States with schools in the SEC, ACC and Big 12 loathe unions. But they should realize that a player’s union will benefit their schools. NFL players decertified their union while the NFL argued that players can’t do this: It’s because professional sports leagues have leverage over a union, and can avoid crippling antitrust lawsuits.
6. Avoid being like Illinois, which has the “Student-Athlete Endorsement Rights Act.” NIL is beyond endorsements. Illinois enacted the most pay restrictions in the nation—45.
The University of Illinois recently lost All-American center Kofi Cockburn to the NBA draft, even though his NBA prospects are marginal. The Kentucky Wildcats, in a state with only 17 NIL pay restrictions, had more legal room to make a $2 million deal for Oscar Tshiebwe, their star center. Even with the recent passage of amendments in HB 1175—which rolled back the ban on schools facilitating NIL deals between athletes and third parties—Illinois continues to have the most restrictive law in the nation, which completely bars athletes from suing their schools over deals gone wrong.
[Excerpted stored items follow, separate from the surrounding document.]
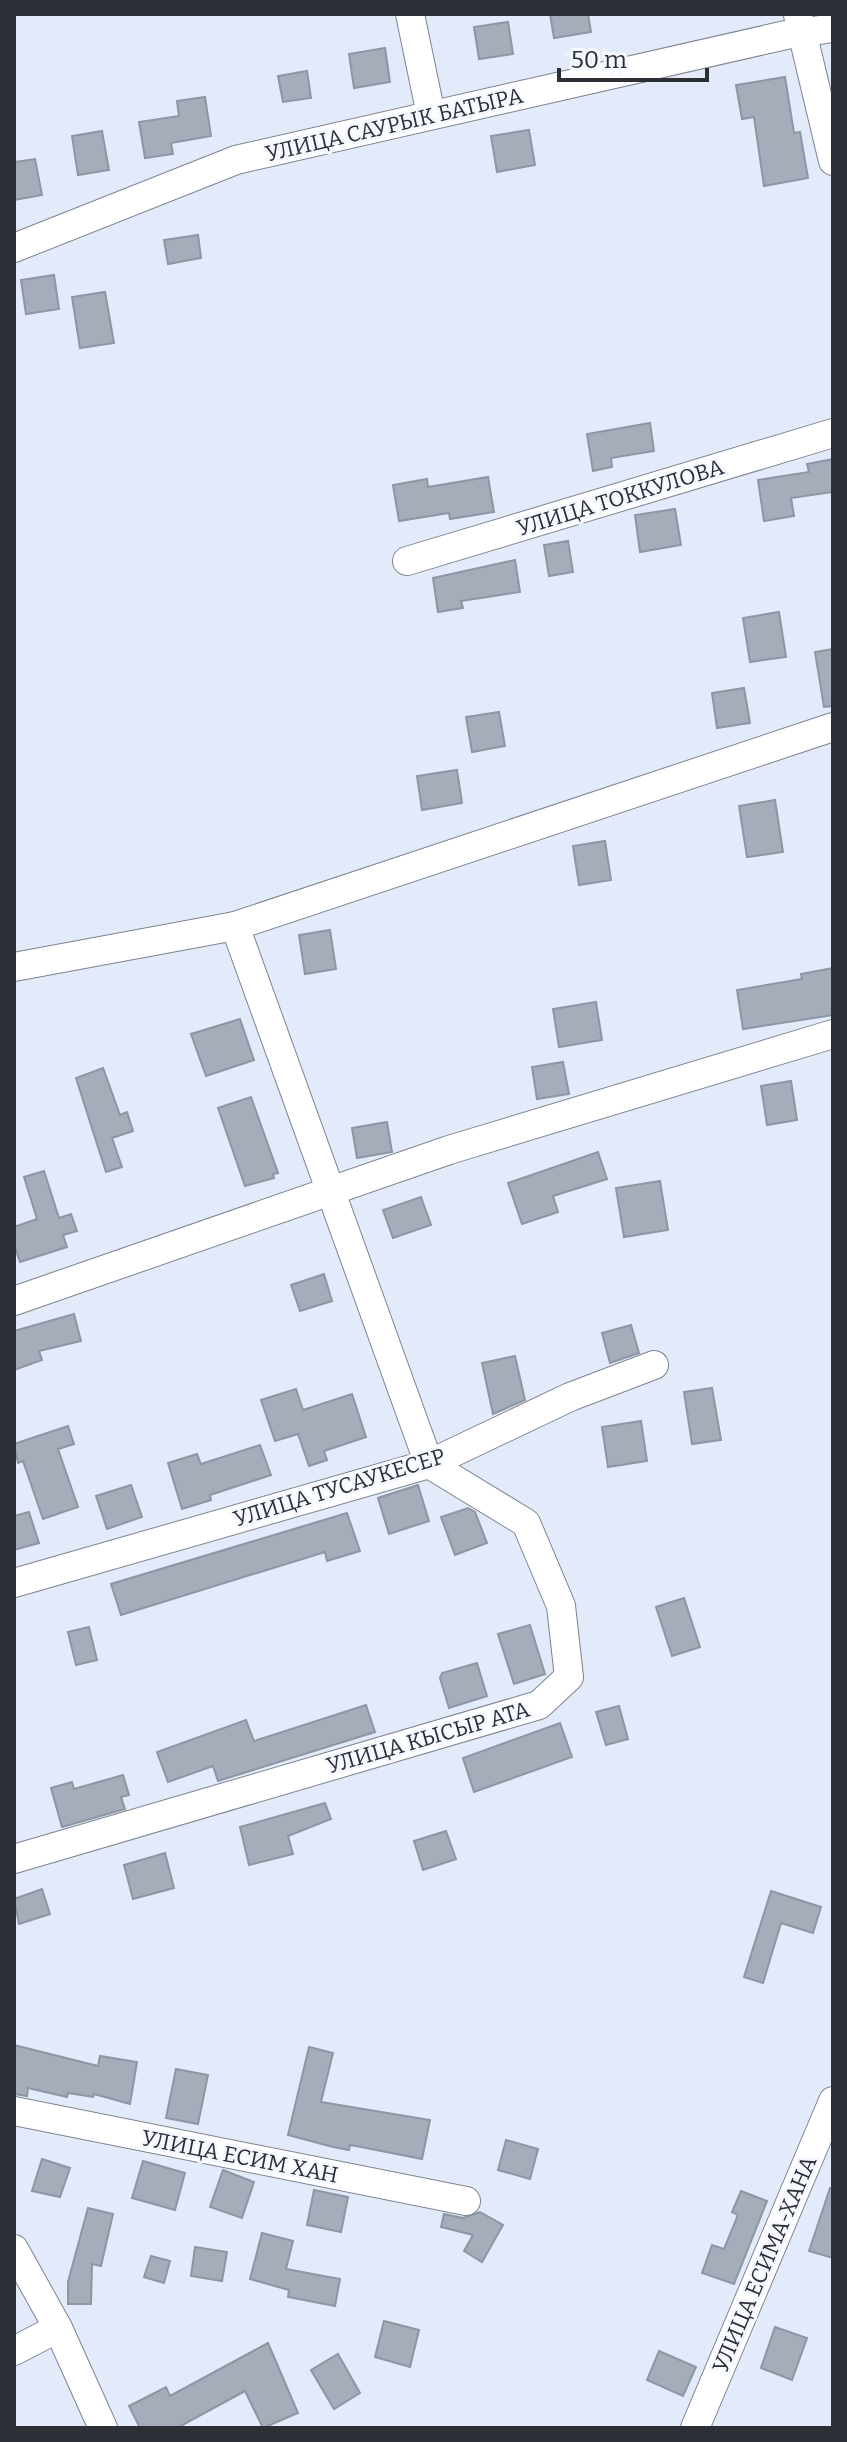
<svg xmlns="http://www.w3.org/2000/svg" width="847" height="2442" viewBox="0 0 847 2442" font-family="Bitter,serif">
	<style>
		.building { fill: #a5acba; stroke: #8e95a3; stroke-width: 2 }
		.lines { fill: none; stroke-linecap: round; stroke-linejoin: round }
		.minor-casing { stroke: #7d8491; stroke-width: 30 }
		.minor { stroke: #fff; stroke-width: 28 }
		.labels { text-anchor: middle; stroke-width: 6; stroke-linejoin: round; paint-order: stroke }
		.street-label { font-size: 22px; fill: #2c2f35; stroke: #f5f8fe }
	</style>
	<rect width="100%" height="100%" fill="#e3ebfa"/>
	<g class="building">
		<path d="M550 14H588L591 32 554 38Z"/>
		<path d="M508 22 513 54 479 59 474 27Z"/>
		<path d="M385 48 390 82 354 88 349 54Z"/>
		<path d="M307 71 311 98 283 102 278 76Z"/>
		<path d="M785 77 794 133 800 132 808 178 764 186 754 117 742 119 736 85Z"/>
		<path d="M205 97 211 136 171 143 173 154 145 158 139 122 179 116 177 101Z"/>
		<path d="M529 130 535 165 497 172 491 136Z"/>
		<path d="M102 131 109 170 78 175 72 136Z"/>
		<path d="M35 159 42 195 14 200V162Z"/>
		<path d="M198 235 201 258 168 264 164 240Z"/>
		<path d="M54 275 59 309 26 314 21 280Z"/>
		<path d="M105 292 114 343 80 348 72 297Z"/>
		<path d="M650 423 654 451 611 458 612 467 593 471 587 434Z"/>
		<path d="M833 459V492L791 498 794 516 764 521 758 480 809 472 807 464Z"/>
		<path d="M488 477 494 512 450 519 449 513 399 521 393 485 427 479 428 487Z"/>
		<path d="M675 509 681 545 640 552 635 515Z"/>
		<path d="M568 541 573 572 549 576 544 545Z"/>
		<path d="M515 560 520 592 461 601 463 608 438 612 433 578Z"/>
		<path d="M779 612 786 657 750 662 743 618Z"/>
		<path d="M833 649V706L824 707 815 652Z"/>
		<path d="M744 688 750 723 717 728 712 693Z"/>
		<path d="M499 712 505 746 472 752 466 717Z"/>
		<path d="M457 770 462 803 422 810 417 776Z"/>
		<path d="M775 800 783 852 747 857 739 806Z"/>
		<path d="M605 841 611 880 579 885 573 846Z"/>
		<path d="M330 930 336 969 305 974 299 935Z"/>
		<path d="M833 968V1015L743 1029 737 990 802 979 801 974Z"/>
		<path d="M596 1002 602 1040 559 1047 553 1009Z"/>
		<path d="M240 1019 254 1060 206 1076 191 1034Z"/>
		<path d="M563 1062 569 1094 537 1099 532 1067Z"/>
		<path d="M103 1068 120 1115 127 1112 133 1131 112 1138 122 1167 106 1172 76 1078Z"/>
		<path d="M791 1081 797 1120 767 1125 761 1086Z"/>
		<path d="M251 1097 278 1173 273 1174 274 1178 245 1186 218 1108Z"/>
		<path d="M387 1122 392 1152 357 1158 352 1128Z"/>
		<path d="M598 1152 607 1179 553 1196 558 1212 522 1224 508 1183Z"/>
		<path d="M44 1171 59 1218 71 1214 77 1231 63 1235 67 1247 20 1262 14 1244V1227L37 1219 24 1177Z"/>
		<path d="M660 1181 668 1230 624 1237 616 1188Z"/>
		<path d="M421 1197 431 1225 393 1238 383 1210Z"/>
		<path d="M324 1274 332 1301 300 1311 291 1285Z"/>
		<path d="M74 1314 81 1341 39 1351 42 1360 14 1370V1331Z"/>
		<path d="M631 1325 639 1353 610 1363 602 1333Z"/>
		<path d="M515 1356 525 1400 493 1414 482 1363Z"/>
		<path d="M712 1388 721 1440 692 1444 684 1392Z"/>
		<path d="M296 1389 303 1410 352 1394 366 1437 324 1451 327 1460 309 1466 298 1434 275 1441 261 1400Z"/>
		<path d="M641 1421 647 1461 608 1467 602 1427Z"/>
		<path d="M68 1426 74 1444 58 1449 78 1507 43 1519 23 1461 18 1463 14 1444Z"/>
		<path d="M260 1445 271 1475 210 1495 211 1500 182 1509 168 1463 197 1454 201 1464Z"/>
		<path d="M131 1485 142 1517 107 1529 96 1496Z"/>
		<path d="M418 1485 429 1521 389 1534 378 1498Z"/>
		<path d="M468 1508 475 1512 487 1543 455 1555 441 1517Z"/>
		<path d="M29 1512 39 1543 14 1550V1516Z"/>
		<path d="M347 1513 360 1551 327 1561 325 1552 121 1615 111 1584Z"/>
		<path d="M684 1598 700 1647 672 1656 656 1607Z"/>
		<path d="M530 1625 545 1674 514 1684 498 1634Z"/>
		<path d="M89 1627 97 1660 76 1665 68 1632Z"/>
		<path d="M477 1663 487 1696 449 1708 440 1678 442 1673Z"/>
		<path d="M366 1705 375 1732 218 1781 213 1766 168 1782 157 1752 246 1720 254 1741Z"/>
		<path d="M619 1706 628 1739 606 1745 596 1712Z"/>
		<path d="M560 1723 572 1757 474 1792 463 1758Z"/>
		<path d="M123 1775 129 1795 121 1797 125 1809 62 1827 51 1788 72 1782 74 1789Z"/>
		<path d="M325 1803 331 1819 288 1836 293 1854 249 1865 240 1827Z"/>
		<path d="M446 1831 456 1859 423 1870 414 1841Z"/>
		<path d="M165 1853 174 1888 133 1899 124 1865Z"/>
		<path d="M42 1889 50 1914 19 1924 14 1899Z"/>
		<path d="M771 1891 821 1907 813 1933 781 1923 763 1983 744 1977Z"/>
		<path d="M14 2045 98 2066 100 2056 137 2062 130 2104 94 2094 93 2097 68 2093 67 2097 28 2088 27 2096 14 2094Z"/>
		<path d="M309 2047 333 2053 321 2102 430 2120 422 2159 361 2147 350 2145 349 2150 333 2147 288 2135Z"/>
		<path d="M176 2069 208 2075 198 2124 166 2118Z"/>
		<path d="M506 2140 538 2149 530 2179 498 2170Z"/>
		<path d="M42 2159 70 2168 60 2197 32 2191Z"/>
		<path d="M143 2161 185 2173 175 2210 132 2198Z"/>
		<path d="M223 2170 254 2182 242 2218 210 2207Z"/>
		<path d="M830 2188H833V2258L809 2251Z"/>
		<path d="M314 2190 348 2197 341 2232 307 2225Z"/>
		<path d="M741 2191 767 2201 734 2284 702 2273 712 2245 724 2249 738 2215 732 2212Z"/>
		<path d="M88 2208 113 2214 101 2266 92 2264 91 2304H68V2282Z"/>
		<path d="M480 2212 503 2225 482 2262 464 2251 473 2235 441 2227 444 2214 463 2218Z"/>
		<path d="M262 2233 293 2241 286 2269 340 2279 335 2306 288 2297 289 2290 250 2279Z"/>
		<path d="M195 2247 227 2252 222 2281 191 2276Z"/>
		<path d="M151 2256 170 2261 164 2283 144 2277Z"/>
		<path d="M384 2321 419 2330 410 2367 375 2357Z"/>
		<path d="M775 2327 807 2338 792 2380 761 2368Z"/>
		<path d="M268 2343 298 2413 263 2428 245 2391 177 2428H140L129 2406 166 2387 170 2396Z"/>
		<path d="M659 2351 696 2367 683 2396 647 2380Z"/>
		<path d="M338 2354 360 2393 334 2409 311 2370Z"/>
	</g>
	<g class="lines">
		<g class="minor-casing">
			<g id="minor">
				<path d="M410 14 431 115"/>
				<path d="M798 15 833 161"/>
				<path d="M14 248 236 160 786 35 833 28"/>
				<path d="M407 561 833 433"/>
				<path d="M235 926 833 727"/>
				<path d="M14 967 235 926 429 1464 526 1523 561 1606 569 1677 539 1705 14 1859"/>
				<path d="M14 1301 449 1150 833 1034"/>
				<path d="M14 1583 429 1464 570 1397 654 1365"/>
				<path d="M14 2111 466 2201"/>
				<path d="M14 2249 58 2328 103 2428"/>
				<path d="M14 2351 58 2328"/>
				<path d="M695 2428 833 2101"/>
			</g>
		</g>
		<use href="#minor" class="minor"/>
	</g>
	<g class="labels">
		<g class="street-label">
			<text transform="translate(394 124) rotate(-13)" y="8">УЛИЦА САУРЫК БАТЫРА</text>
			<text transform="translate(620 497) rotate(-17)" y="8">УЛИЦА ТОККУЛОВА</text>
			<text transform="translate(339 1487) rotate(-17)" y="8">УЛИЦА ТУСАУКЕСЕР</text>
			<text transform="translate(428 1737) rotate(-16)" y="8">УЛИЦА КЫСЫР АТА</text>
			<text transform="translate(240 2156) rotate(11)" y="8">УЛИЦА ЕСИМ ХАН</text>
			<text transform="translate(764 2264) rotate(-67)" y="8">УЛИЦА ЕСИМА-ХАНА</text>
		</g>
	</g>
	<rect width="847" height="2442" fill="none" stroke="#2c2f35" stroke-width="32"/>
	<path d="M559 68v12h148v-12" fill="none" stroke="#2c2f35" stroke-width="4"/>
	<text x="571" y="68" font-size="24" fill="#2c2f35" stroke="#f5f8fe" stroke-width="6" paint-order="stroke">50 m</text>
</svg>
In sum: Regulate with a light touch. Get ready for employment of college athletes. Finally, consult with athletic directors—but don’t hand them a pen to write your laws. They have already proven themselves shortsighted in managing college athletics in the age of player compensation, beginning with their repeated use in NIL laws of the outdated term “student-athlete.” Be more realistic: Use “college athlete.” Consult labor lawyers for pro sports leagues, and those who successfully litigate antitrust claims for NCAA players. Legislate for the future, not the past.
Michael H. LeRoy, a professor at the University of Illinois, has published multiple law review articles on college sports, as well as the book, Collective Bargaining in Sports & Entertainment: Professional Skills and Business Strategies.